STS guide with a single 34T up front coupled to an 11x34 SRAM PG950 with PC-59 chain. Cheap and durable, never ever had problems with SRAM stuff. My bike is 39lbs. 

The 1:1 ratio is all you need for climbing, if you need more gearing, the trail is porbably so steep the fork and HA will limit you first. If I was DHing all the time I'd probably want a bigger chain ring, but for straight up FRing, 34x11 is plently for hauling-A.


----------



## hardcore newbie (Nov 6, 2004)

VIA said:


> Yes... same value as this...


thats kinda cool!


----------



## rpet (Jan 27, 2004)

I've *heard* that it can be trickier to get the rear derailleur to work smoothly with a 11-34 cassette.

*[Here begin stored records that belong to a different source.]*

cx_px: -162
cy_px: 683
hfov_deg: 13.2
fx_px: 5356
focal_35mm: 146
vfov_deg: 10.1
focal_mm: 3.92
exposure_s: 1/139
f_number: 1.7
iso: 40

I run a 2-ring setup. 36/22 with 11-32 cassette and a mid-cage derailleur for general use. I don't need gears any lower than that; if I had a single chainring, I'd probably give the 11-34 a shot.

-r


----------



## applegreenheckler (Feb 26, 2005)

I would go with an Ultegra 6500 12-27 224grams and under $60


----------



## dandurston (Jan 20, 2005)

The Ultegra sounds good too. I am 165lbs, in pretty good shape and I don't hill climb that much so I don't need super tall gearing. I want to go two rings up front because I also want a bashgaurd since I do quite a bit of urban freeriding and I am really hard on the bashring. Also I do XC every once In a while and will do so more often as I get older as more pansy so to have the big ring option is nice.

I already have: 
SRAM X9 Rear Der.
SRAM PC99 Hollowpin Chain
Race Face Evolve DH X- Type cranks that are 22/32/BG

And I'm going to get a 135mm, 10mm Thru Axle Rear Hub (I'm thinking Hadley).

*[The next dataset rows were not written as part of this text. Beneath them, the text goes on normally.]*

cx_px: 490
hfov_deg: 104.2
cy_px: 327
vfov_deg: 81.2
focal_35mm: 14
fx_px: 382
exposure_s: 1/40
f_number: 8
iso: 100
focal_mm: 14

Will the Ultegra Cassette fit with all of this? Or the Dura-Ace. I would like to go maybe 12/27 or 12/28 if those option exist that will work (maybe 11-27???)
If not I'm thinking a 11-32 XT or maybe an LX if I'm feeling poor.

I want my bike to be a bombproof freeride bike hence the Evolve DH cranks but components that aren't heavily stressed by freeriding such as the cassette I want to save as much weight as I can. My 1/2 built RM Switch Ltd. with a 05 Marz. Z1 FR1 150mm is, on paper, going to weigh in at 35.5lbs when completed.


----------



## chuffer (Apr 15, 2004)

rpet said:


> I've *heard* that it can be trickier to get the rear derailleur to work smoothly with a 11-34 cassette.
> -r


i had a cassette with a 28-34 jump at the top for a while. that used to give me a little grief when shifting in and out of the 34, but then again i was also using a short cage 105 rear derailleur. so, yeah, it can be a little trickier, but not necessarily.


----------



## shiggy (Dec 19, 1998)

Just to be clear:
The small rear cog (11) is your high (tall) gear, harder to pedal, go faster.
The large cog (32 or 34 in this case) is your low gear, easier to pedal, climbing.

The tighter ratio cassettes (12-26, 12-23, 11-23 and 11-21) would work if you do not do much climbing.


----------